Recogió las fotografías, se las guardó de nuevo en el bolsillo y dedicó una sonrisa tristona a la pareja que tenía frente a él.

– Pero en fin, como no tengo nada mejor que hacer… No tengo vida privada ni nada.

– Pues te la recomiendo -repuso Quinn, guiñando el ojo a Kate, quien le respondió con una mirada cálida y llena de amor.

Kovac se levantó.

– Bueno, me largo antes de que os pongáis en una situación incómoda -exclamó.

– Me parece que el que está incómodo eres tú, Sam -señaló Kate, incorporándose.

– Eso también.

Quinn y Kate lo acompañaron a la puerta. La última imagen que vio antes de que la puerta se cerrara tras él fue la de ambos entrando de nuevo en su hermosa casa abrazados, y aquello dolía, maldita sea, pensó mientras ponía en marcha el coche.

Odiaba reconocerlo y habría deseado poder mentirse a sí mismo, pero lo cierto era que había estado medio enamorado de Kate Conlan durante casi cinco años, y nunca había hecho nada al respecto, porque nunca se había permitido intentarlo.
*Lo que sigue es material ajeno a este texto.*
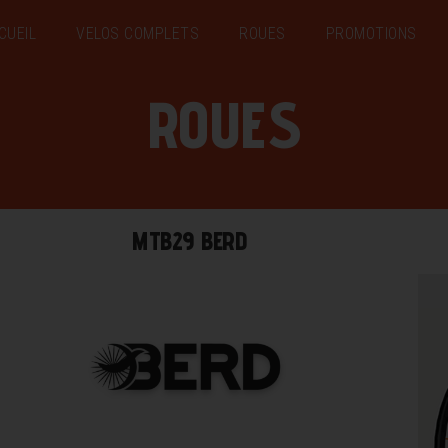
CUEIL
VELOS COMPLETS
ROUES
PROMOTIONS
ROUES
MTB29 BERD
Quien nada arriesga, nada pierde. ¿Qué habría visto una mujer como ella en un tipo como él?

Nunca lo sabría, y esa realidad era como un puñal clavado en lo más hondo de su alma. No había forma de rehuirla ahí sentado en la oscuridad. Nunca se había sentido tan solo.

Sin previo aviso acudió a su mente el rostro de Amanda Savard. Hermosa, magullada, atormentada por algo que no podía ni empezar a imaginar… Quería convencerse de que no era más que una pieza del rompecabezas, que solo era eso lo que le interesaba de ella, pero aquella noche no le quedaban mentiras. La verdad estaba expuesta ante él: la deseaba.

En las afueras, la noche parecía más próxima a la tierra que en la ciudad. En teoría, la casa de Kate y Quinn pertenecía al municipio de Plymouth, pero estaba más en el campo que en el suburbio. Se accedía a ella por una ignota carretera secundaria, y un pequeño lago rozaba su propiedad. Poca luz, aún menos tráfico… No había distracción alguna que le permitiera escapar de los sentimientos que experimentaba aquella noche, sentado a oscuras en su coche.

A fin de cuentas, quizá tenía alguna ventaja que su vecino iluminara su jardín como un hotel barato de Las Vegas.